▶ RECORDS SUPPLIED:

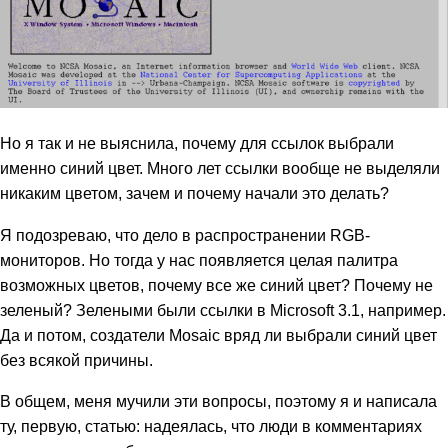
Но я так и не выяснила, почему для ссылок выбрали
именно синий цвет. Много лет ссылки вообще не выделяли
никаким цветом, зачем и почему начали это делать?
Я подозреваю, что дело в распространении RGB-
мониторов. Но тогда у нас появляется целая палитра
возможных цветов, почему все же синий цвет? Почему не
зеленый? Зелеными были ссылки в Microsoft 3.1, например.
Да и потом, создатели Mosaic вряд ли выбрали синий цвет
без всякой причины.
В общем, меня мучили эти вопросы, поэтому я и написала
ту, первую, статью: надеялась, что люди в комментариях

▶ REQUIRED WORK: Type out the data above again exactly as written, minus the images.

▶ ANSWER BOX:
Но я так и не выяснила, почему для ссылок выбрали
именно синий цвет. Много лет ссылки вообще не выделяли
никаким цветом, зачем и почему начали это делать?
Я подозреваю, что дело в распространении RGB-
мониторов. Но тогда у нас появляется целая палитра
возможных цветов, почему все же синий цвет? Почему не
зеленый? Зелеными были ссылки в Microsoft 3.1, например.
Да и потом, создатели Mosaic вряд ли выбрали синий цвет
без всякой причины.
В общем, меня мучили эти вопросы, поэтому я и написала
ту, первую, статью: надеялась, что люди в комментариях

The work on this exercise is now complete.